Choć jej świadomość dopiero zaczynała się przebudzać, czuła że bolą ją wszystkie mięśnie. Głowa była dziwnie ciężka, a i powieki nie miały zamiaru unieść się choćby o milimetr. 
Próbowała odwrócić się na drugi bok, lecz coś skutecznie jej to uniemożliwiało. Jęknęła, i z najwyższym trudem zamrugała by pozbyć się piasku z oczu. Pokój wydał się jej o wiele za jasny, atakował barwami obolałe zmysły i wdzierał się do głowy. Czuła nieznaczny ciężar w okolicy bioder i zapach, który wydał jej się znany, lecz teraz nie mogła sobie przypomnieć skąd go zna. 
W końcu, gdy w pełni świadomie spojrzała przed siebie zamiast mebli ujrzała włosy tak jasne, iż mogłyby przyćmić blask wschodzącego Słońca. Trochę niżej dostrzegła wciąż pogrążoną we śnie twarz swojego współlokatora, który bezwiednie obejmował ją w pasie. Poczuła rosnącą panikę. W pośpiechu zaczęła przeszukiwać pamięć, lecz jeśli dobrze zapamiętała położyła pijanego Malfoya w 
jego własnym łóżku. Teraz jednak nie była pewna, czy to aby tylko jej się nie przyśniło. Z bijącym sercem próbowała wyswobodzić się z uścisku blondyna, jednak ten mocniej oplótł ręce wokół jej talii i przyciągnął bliżej siebie. Westchnęła zrezygnowana i jeszcze raz spojrzała na spokojną twarz arystokraty. Uśmiechnęła się do siebie i pomyślała, że we śnie chłopak zdaje się być szczęśliwszy niż po przebudzeniu. Jego rysy złagodniały, ciało było odprężone i miała nadzieję że nie dręczą go koszmary. Oplotła ramionami jego głowę i zanurzyła palce w blond czuprynie. 

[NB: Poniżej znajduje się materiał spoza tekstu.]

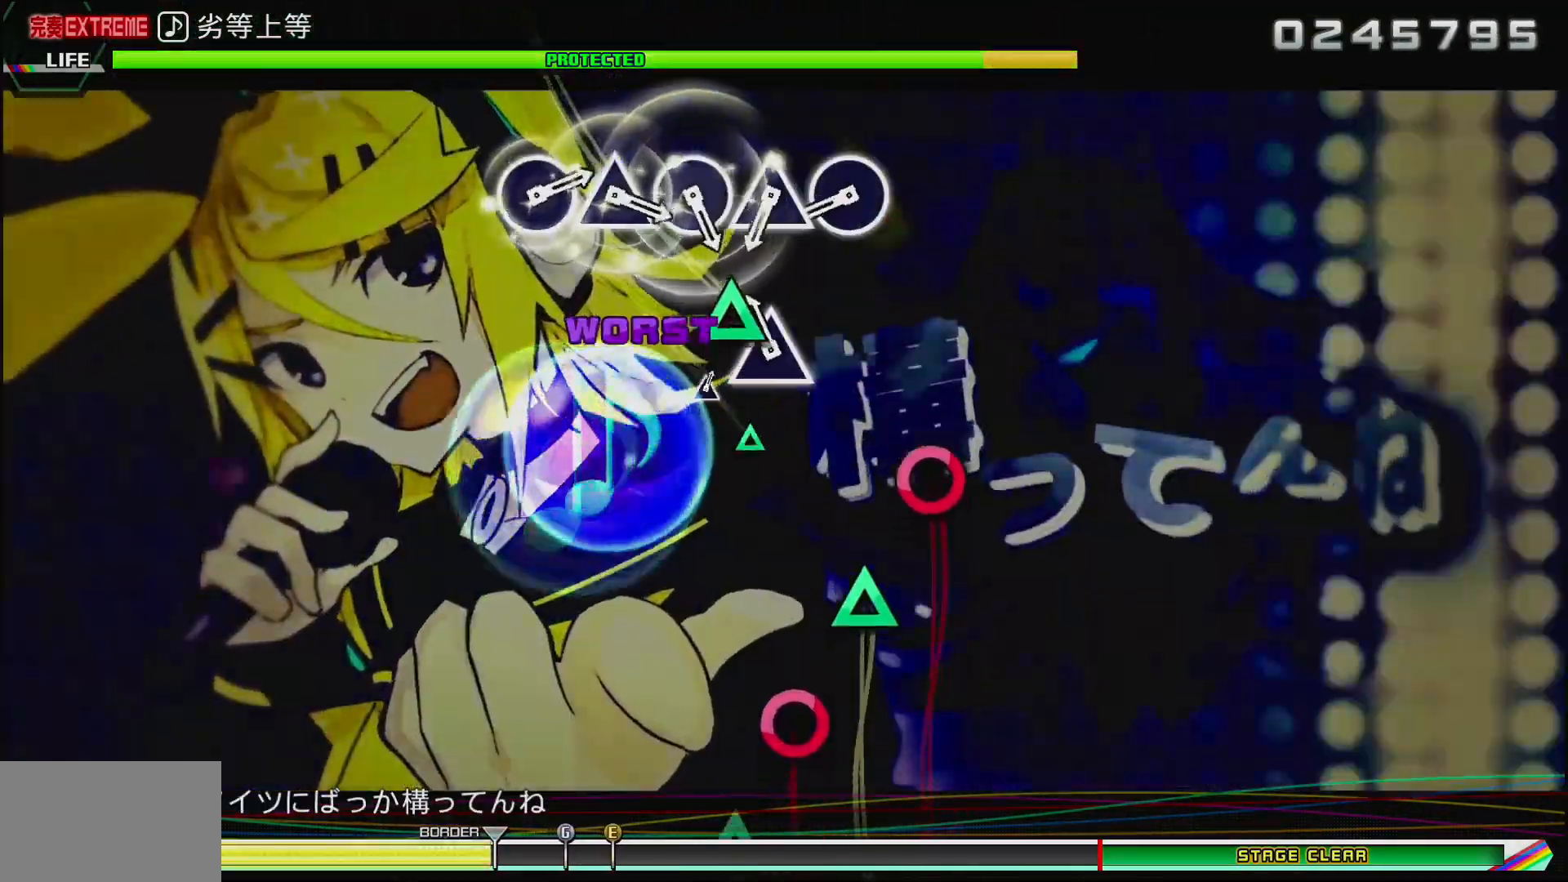
{"buttons": ["CIRCLE"], "left_stick": "center", "right_stick": "center", "events": [[67, "TRIANGLE", "up"], [133, "TRIANGLE", "down"], [250, "TRIANGLE", "up"], [450, "CIRCLE", "down"]]}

- Chciałabym móc to robić codziennie. - szepnęła. Jednak dobrze zdawała sobie sprawę z faktu, że jest to niemożliwe. Zapach jego skóry, ciepło jego ciała, dotyk męskich dłoni i smak ust. To wszystko nie było przeznaczone dla niej. Mimo iż leżał teraz obok niej, zdawał się być daleko, niczym gwiazda na niebie której nigdy nie będzie jej dane choćby zobaczyć z bliska. 
Ostatni raz zanurzyła twarz w jego blond kosmykach, wzięła głęboki wdech by zapach chłopaka utkwił w jej głowie na zawsze, po czym z siłą i determinacją zaczęła odsuwać go od siebie. 
Lecz on nie puszczał, jakby czuł że ktoś chce mu umknąć. Hermiona będąc coraz bardziej zniecierpliwioną zaczęła głośno go budzić. 
- Malfoy, Malfoy budź się. - 
Chłopak nadal spał i wciąż z uporem trzymał ją w ramionach. 
- Malfoy puść mnie, wstawaj i idź spać do siebie! -
- Granger... - zaczął zachrypnięty Draco. - Granger daj mi spać... Granger.... Granger? - blondyn zamrugał i spojrzał w zarumienioną od wysiłku twarz współlokatorki. - Granger! - jęknął po czym puścił ją i odsunął się od niej jak poparzony. - Co ty robisz w moim pokoju? - zapytał zaskoczony. 
- Raczej co ty robisz w moim? - odparła i poprawiła rozczochrane włosy. 
Draco rozejrzał się wokół i dostrzegł klatkę Krzywołapa, wielkie lustro, damską toaletkę i kobiecy mundurek w barwach Gryffindoru. Przejechał ręką po włosach i zamknął powieki usilnie starając coś
sobie przypomnieć. 
- Nie pamiętam żebym tutaj przychodził. Prawdę mówiąc jak na razie praktycznie nic nie pamiętam. - powiedział i spojrzał na siedzącą obok Hermionę. 
- Nie patrz tak na mnie, po powrocie położyłam cię w twoim własnym łóżku. - powiedziała i zakryła się szczelniej kołdrą. 
- Czyżby? - zapytał i uniósł jedną brew. - A może położyłaś mnie tutaj i wykorzystałaś? - 
- Nie bredź Malfoy. - odpowiedziała oschle. 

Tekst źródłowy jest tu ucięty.